EXERCISE BRIEF –
Copy out word for word the lines that start with the one containing "19: 19 -> 12" and run through the end of the records, including both ends.

====== RECORDS SUPPLIED

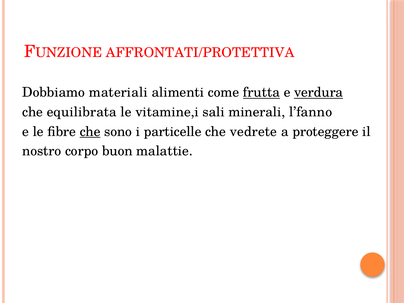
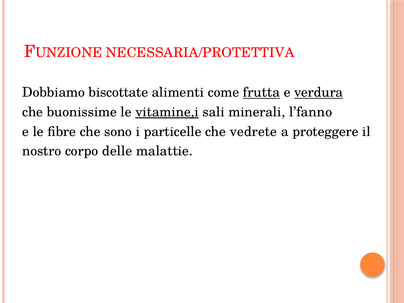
AFFRONTATI/PROTETTIVA: AFFRONTATI/PROTETTIVA -> NECESSARIA/PROTETTIVA
materiali: materiali -> biscottate
equilibrata: equilibrata -> buonissime
vitamine,i underline: none -> present
che at (90, 132) underline: present -> none
buon: buon -> delle
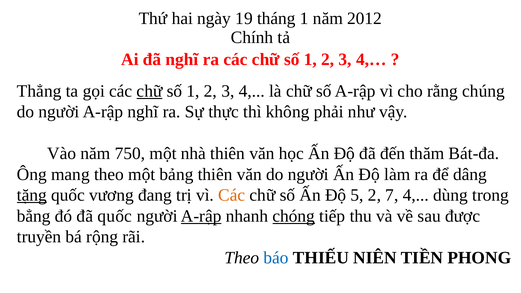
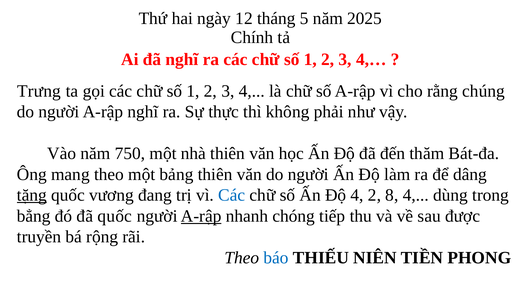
19: 19 -> 12
tháng 1: 1 -> 5
2012: 2012 -> 2025
Thẳng: Thẳng -> Trưng
chữ at (150, 91) underline: present -> none
Các at (232, 195) colour: orange -> blue
Độ 5: 5 -> 4
7: 7 -> 8
chóng underline: present -> none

============

RESULT FOR THIS TASK –
19: 19 -> 12
tháng 1: 1 -> 5
2012: 2012 -> 2025
Thẳng: Thẳng -> Trưng
chữ at (150, 91) underline: present -> none
Các at (232, 195) colour: orange -> blue
Độ 5: 5 -> 4
7: 7 -> 8
chóng underline: present -> none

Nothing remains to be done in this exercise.